● EXCERPTED PASSAGE

So I decided on three writers that I might be able to option their material and get some producer, or myself as producer, and then get some writer to do a screenplay on it, and maybe make a movie.

And so the three projects were “Do Androids Dream of Electric Sheep,” “Naked Lunch” and a collection of Bukowski. Which, in 1975, forget it — I mean, that was nuts. Hollywood would not touch any of that, but I was looking for something commercial, and I thought that all of these things were coming.

There would be no Blade Runner if there was no Ray Bradbury. I couldn’t find Philip K. Dick. His agent didn’t even know where he was. And so I gave up.

I was walking down the street and I ran into Bradbury — he directed a play that I was going to do as an actor, so we know each other, but he yelled “hi” — and I’d forgot who he was.

● DATA EXCERPTS
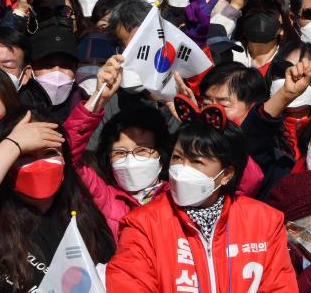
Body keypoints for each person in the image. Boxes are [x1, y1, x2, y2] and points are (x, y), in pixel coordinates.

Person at [106, 107, 298, 291]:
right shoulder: (142, 224)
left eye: (196, 161)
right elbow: (129, 284)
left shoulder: (264, 221)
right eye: (178, 158)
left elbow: (279, 286)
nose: (182, 169)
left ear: (226, 174)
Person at [0, 107, 115, 292]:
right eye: (25, 156)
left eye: (49, 153)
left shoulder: (87, 224)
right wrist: (13, 143)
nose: (40, 165)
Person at [64, 54, 172, 238]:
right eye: (120, 153)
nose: (131, 159)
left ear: (160, 154)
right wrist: (98, 100)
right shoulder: (105, 198)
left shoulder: (178, 196)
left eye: (142, 150)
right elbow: (65, 154)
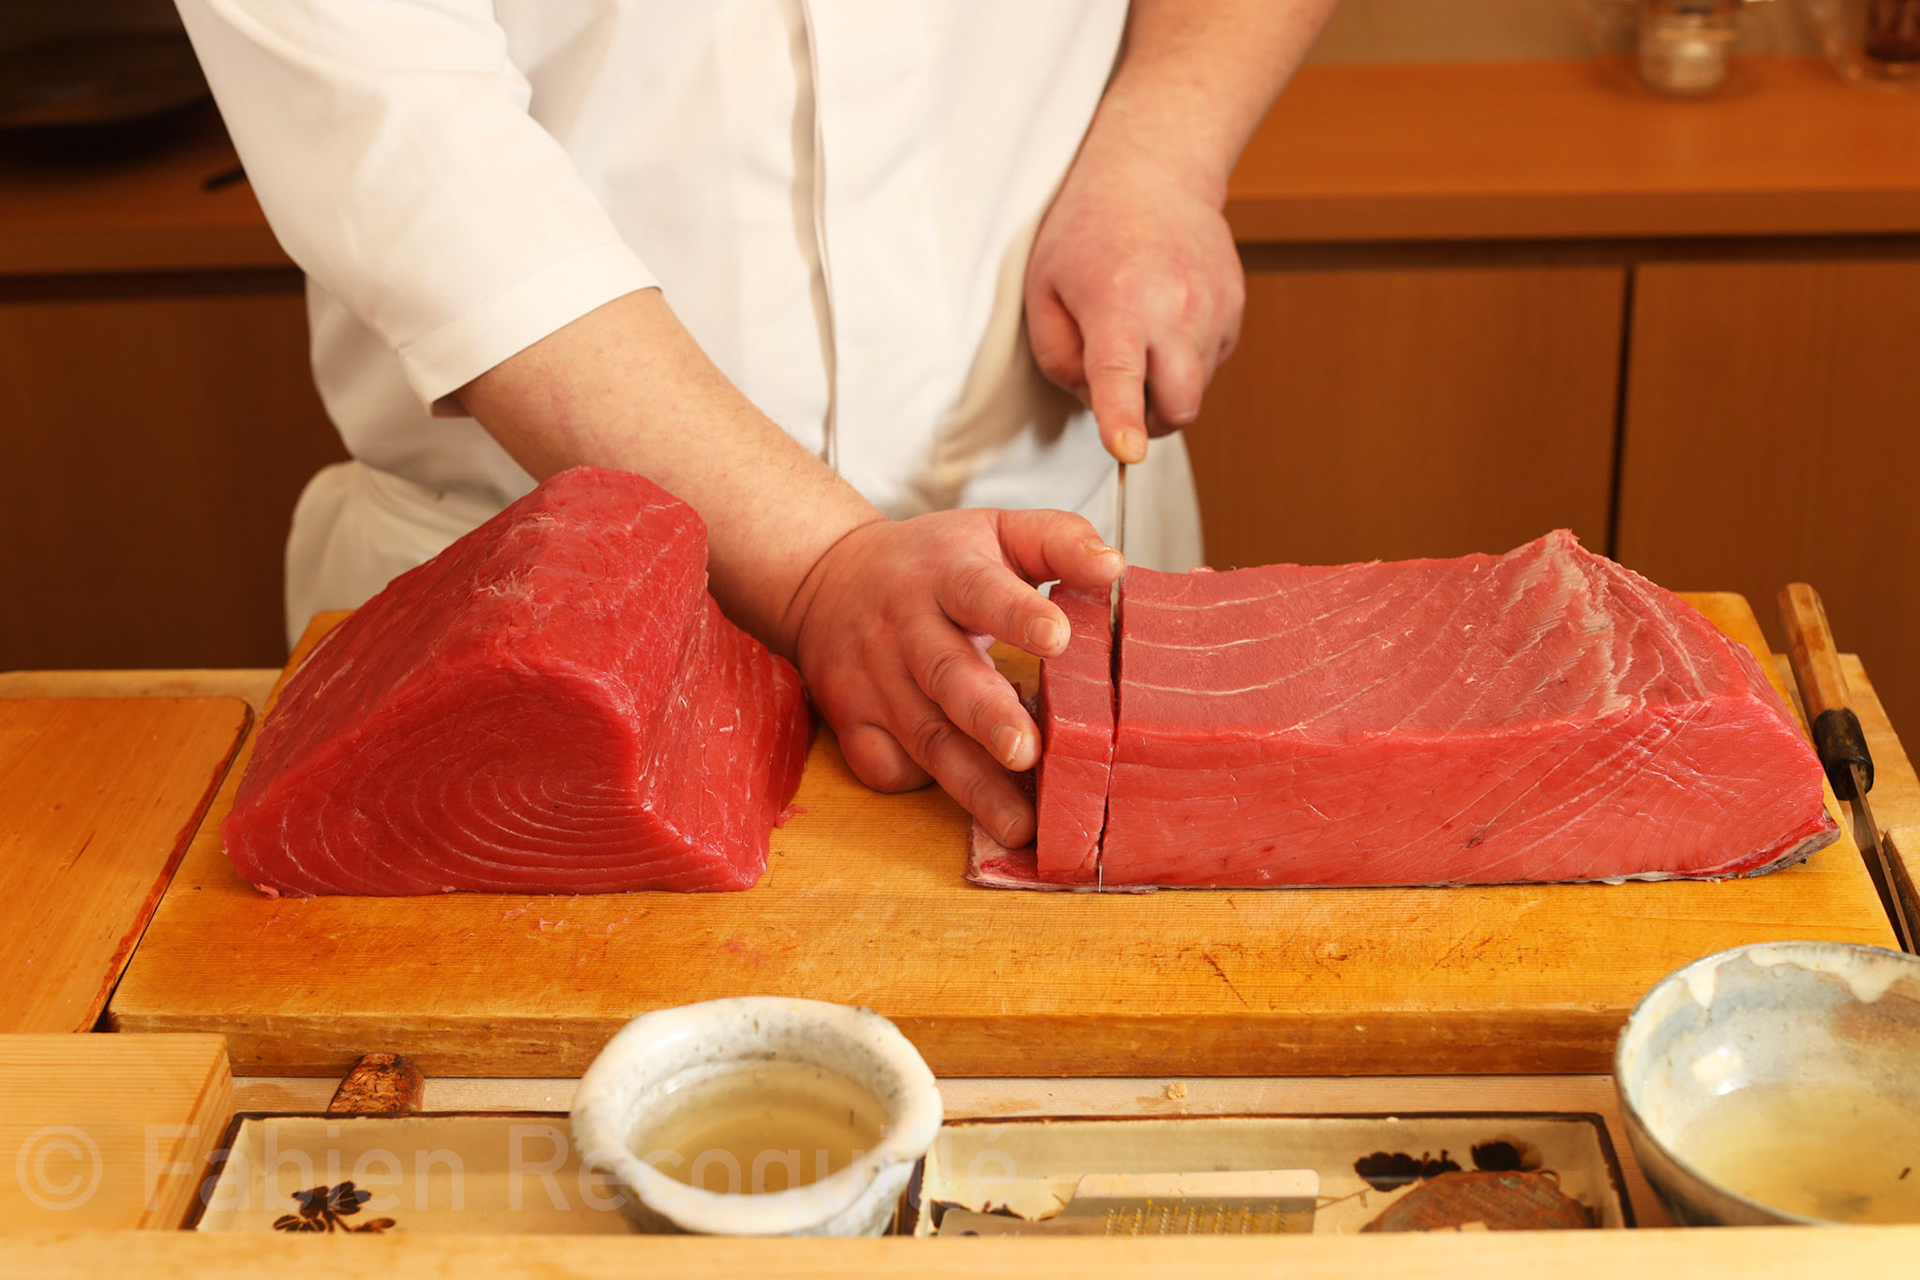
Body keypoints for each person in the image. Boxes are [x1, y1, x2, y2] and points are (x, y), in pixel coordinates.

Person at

● YOUR OBJECTIVE
Continue the recollection about trying to option "Do Androids Dream of Electric Sheep" from the point where it stops. These rows have nothing to do with the text.

● REPLY TO THE EXERCISE
So at my girlfriend Barbara Hershey’s urging — I was with her at that moment — she said, “Talk to him! That guy really wants to talk to you,” and I said “No, fuck him,” and keep walking.

But then I did, and then I realized who it was, and I thought, “Wait, he’s in that realm, maybe he knows Philip K. Dick.” I said, “You know a guy named—” “Yeah, sure — you want his phone number?”

My friend paid my rent for a year while I wrote, because it turned out we couldn’t get a writer. My friends kept on me about, well, if you can’t get a writer, then you write.”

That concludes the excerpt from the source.